──────── LISTED RECORDS ────────

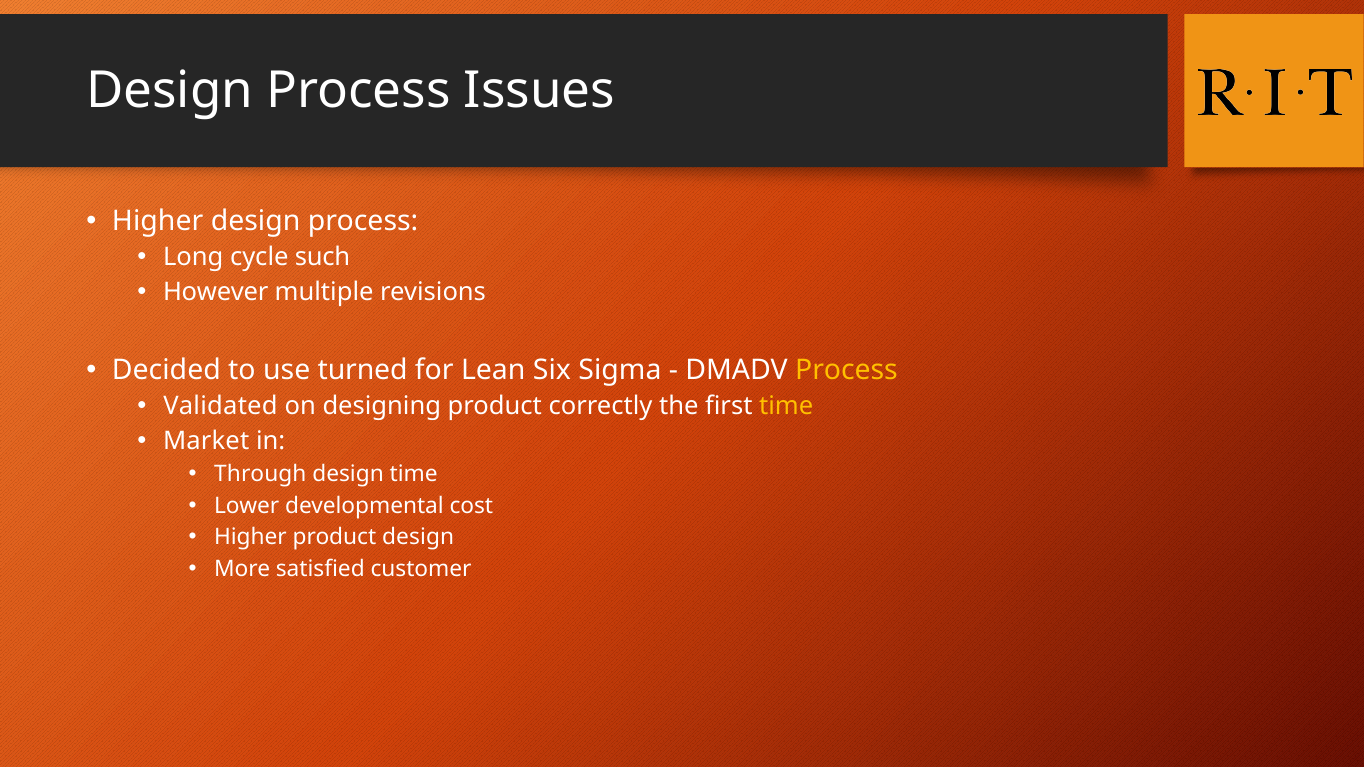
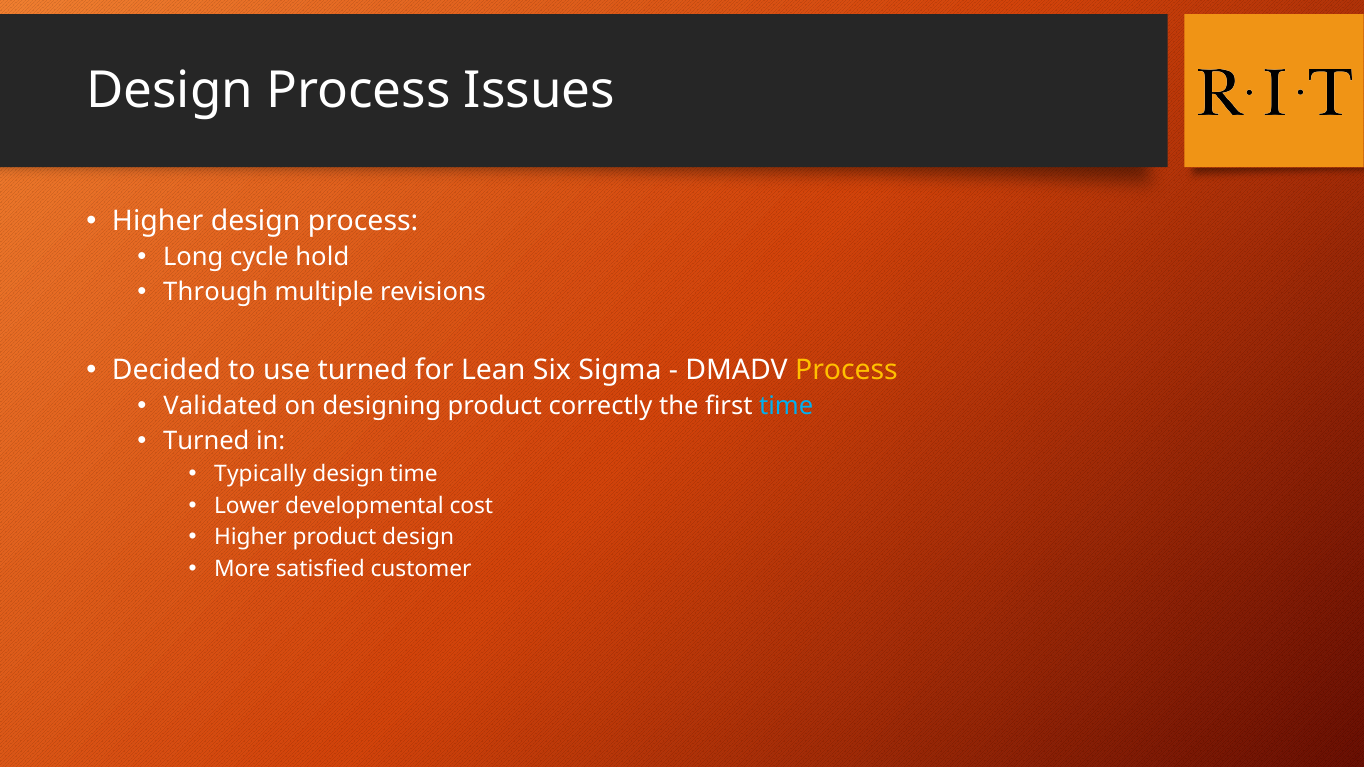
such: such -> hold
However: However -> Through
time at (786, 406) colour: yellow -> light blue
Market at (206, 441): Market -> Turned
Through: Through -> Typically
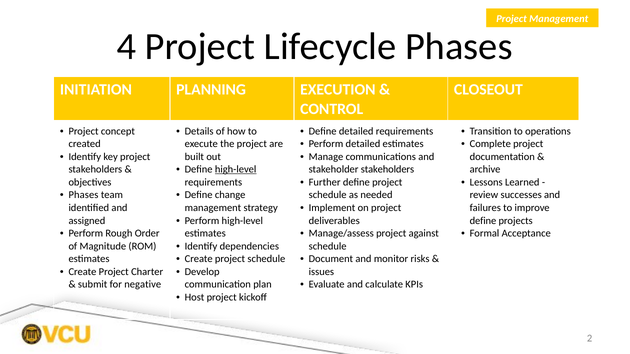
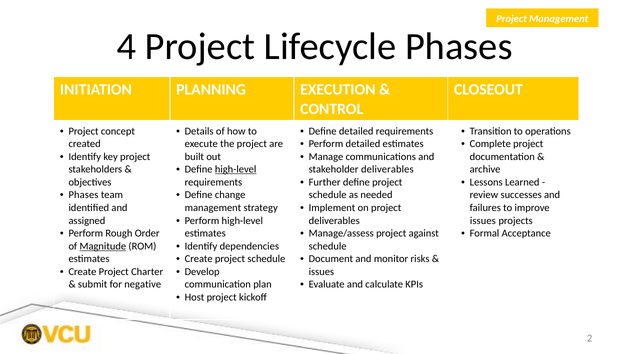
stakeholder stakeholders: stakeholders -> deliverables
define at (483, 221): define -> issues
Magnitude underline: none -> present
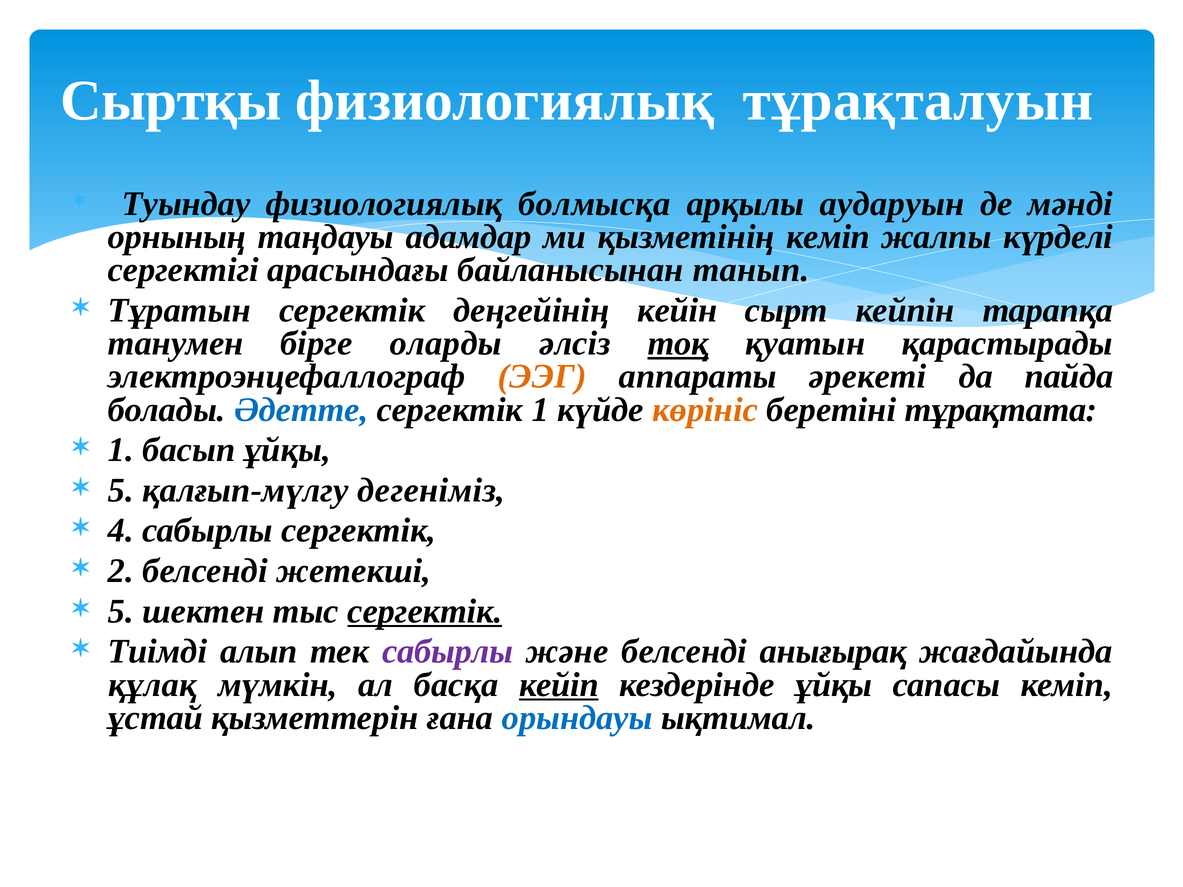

────────

WHAT TO PRODUCE:
Reproduce every line of the material above word for word, leaving out the pictures.

SOLUTION:
such: such -> hold
However: However -> Through
time at (786, 406) colour: yellow -> light blue
Market at (206, 441): Market -> Turned
Through: Through -> Typically
stakeholder stakeholders: stakeholders -> deliverables
define at (483, 221): define -> issues
Magnitude underline: none -> present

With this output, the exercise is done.